Powered by two turbo-charged three-cylinder Rocket III engines running on methanol and revving to 9000rpm, the streamliner is encased in a carbon-Kevlar body just 61cm wide where 34-year-old Martin reclines behind the controls.

Englishman Martin, who has scored 15 podium finishes in the Isle of Man TT race, said in a statement on his website that he got the hand of steering the machine “pretty quickly” and then it was a case of building up speed.

“Wind is a big thing out here, so it is not just a case of jumping in and twisting the throttle,” he said.

Martin said the team “chipped away” and ended up with a best run of 274.2mph (441.2km/h).
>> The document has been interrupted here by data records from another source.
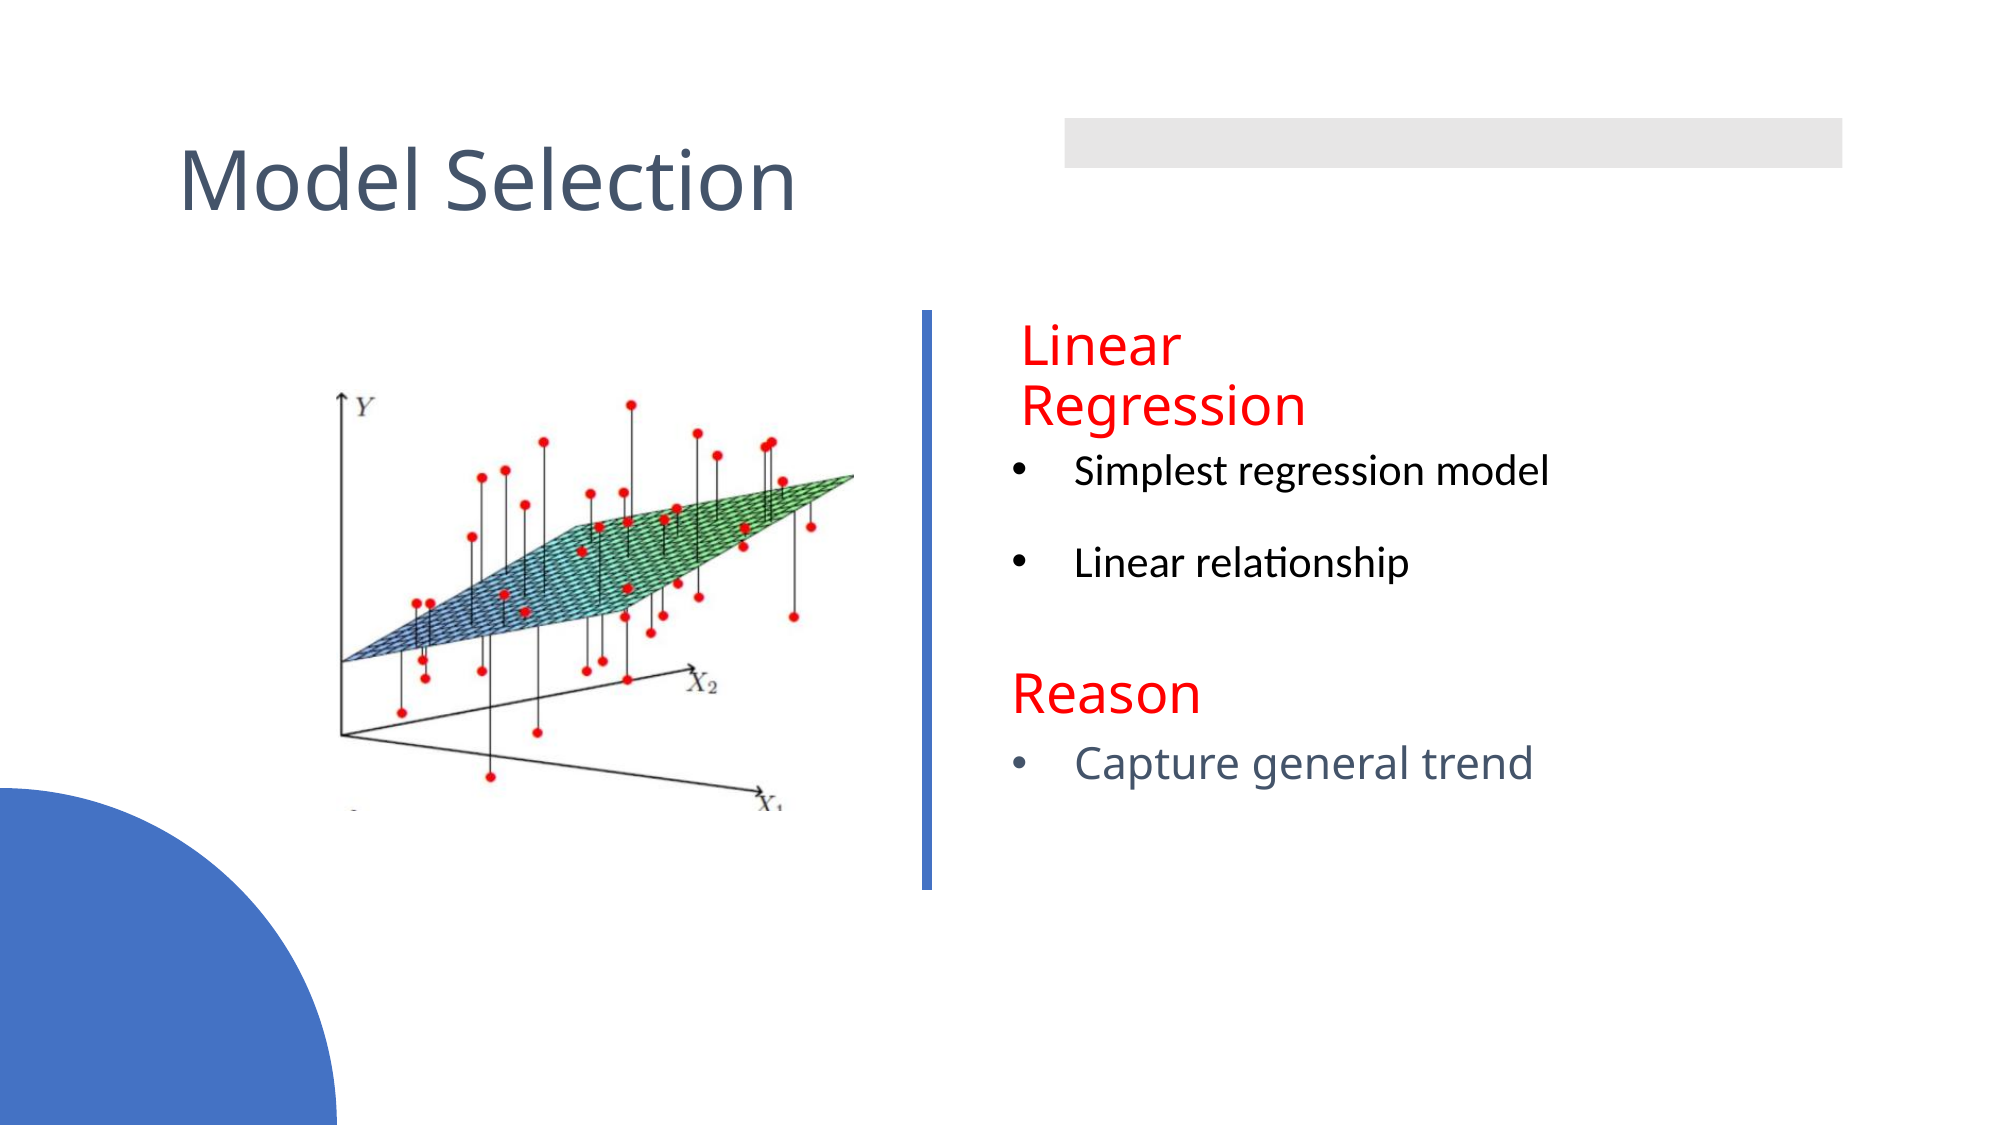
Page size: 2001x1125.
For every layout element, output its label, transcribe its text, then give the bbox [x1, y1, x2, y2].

subtitle Linear Regression [999, 297, 1500, 407]
text_box Capture general trend [991, 715, 1633, 906]
text_box [922, 310, 933, 890]
text_box Reason [991, 637, 1491, 715]
subtitle Simplest regression model Linear relationship [991, 426, 1633, 618]
picture [336, 389, 854, 811]
title Model Selection [157, 118, 1000, 244]
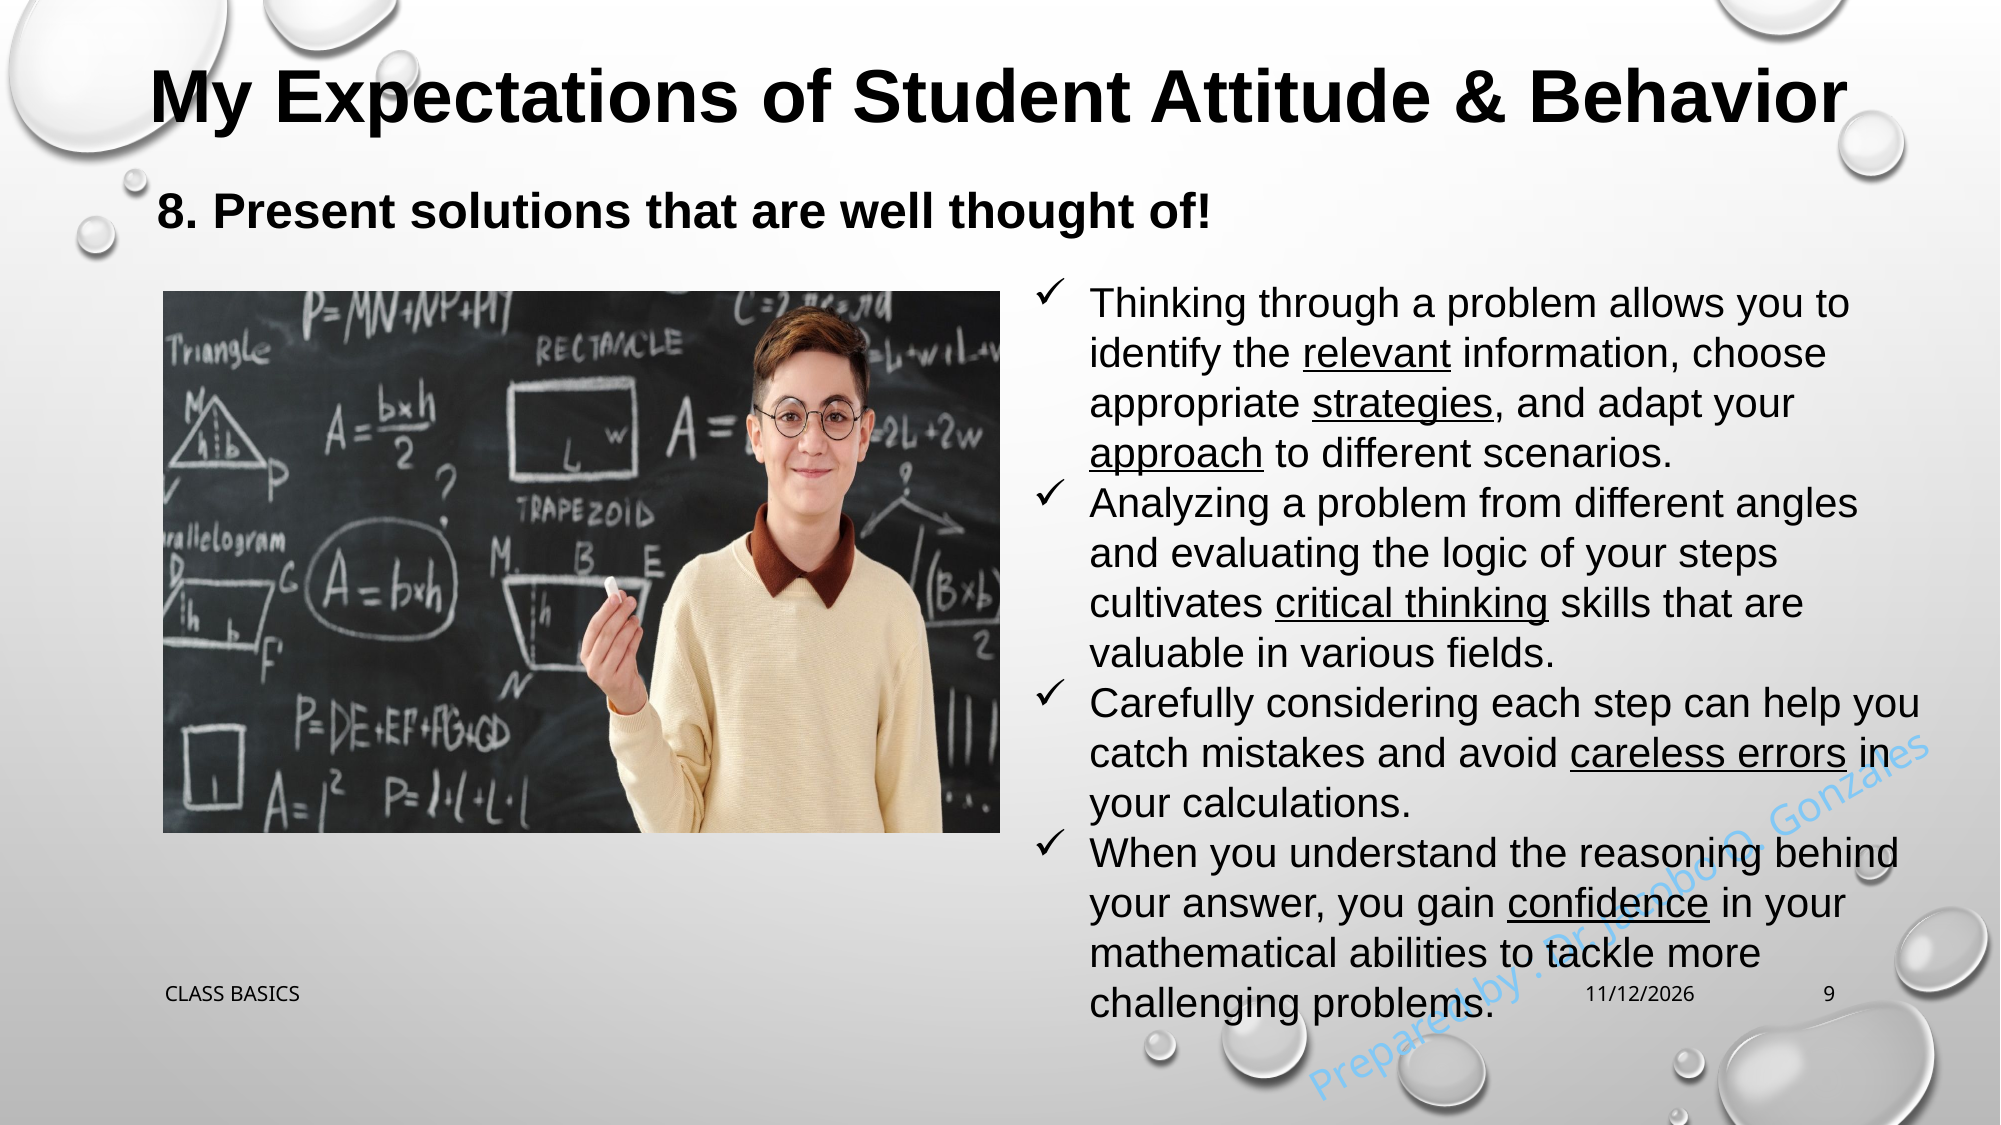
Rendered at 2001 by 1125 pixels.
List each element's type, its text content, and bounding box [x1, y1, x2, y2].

list 8. Present solutions that are well thought of! [141, 197, 1284, 269]
title My Expectations of Student Attitude & Behavior [0, 0, 2000, 197]
picture [1400, 1041, 1410, 1052]
text_box Thinking through a problem allows you to identify the relevant information, choose appropriate strategies, and adapt your approach to different scenarios. Analyzing a problem from different angles and evaluating the logic of your steps cultivates critical thinking skills that are valuable in various fields. Carefully considering each step can help you catch mistakes and avoid careless errors in your calculations. When you understand the reasoning behind your answer, you gain confidence in your mathematical abilities to tackle more challenging problems. [1018, 268, 1943, 1034]
footer CLASS BASICS [149, 965, 1018, 1025]
picture [0, 197, 2000, 1125]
“Everyone was dead happy, but that’s just one step to where we want to be,” he said.

Team chief and designer of the Triumph streamliner Matt Markstaller said that while conditions at Bonneville had been some of the best seen there in recent years, there was “still room for improvement”.

“When chasing a record such as this on two wheels, the conditions have to be the very best they can be, to give us the greatest chance of achieving the speeds we require to set a new record,” he said. “We feel that waiting a few further weeks will provide us with even better conditions and put us in the ideal position to make our record attempt.”

Thrill-seeker Martin, who has twice broken his back in motorcycle racing crashes, is no stranger to world speed records having set new marks for snow sled (134.3km/h), soapbox (137.7km/h) and motorcycle ridden in a wall of death cage (125.7km/h).

He also holds the British record for a hovercraft at 121km/h.

Like all these speed attempts, the Triumph attempt at Bonneville is being filmed for television in Britain where Martin is a TV cult hero.

At 2.3 litres, the Rocket III’s three-cylinder engine is the biggest series production engine in world of motorcycling, and bolting two of them together endows the Streamliner with a whopping 4.6 litres.

The Bonneville name has been associated with Triumph since 1956 when Texan speed freak Johnny Allen set a land speed record of 193.72 mph (311km/h) on a Triumph-powered streamliner, the Texas Ceegar.

Triumph honoured the event by unveiling the first T120 Bonneville at the Earls Court Bike Show in in London 1959.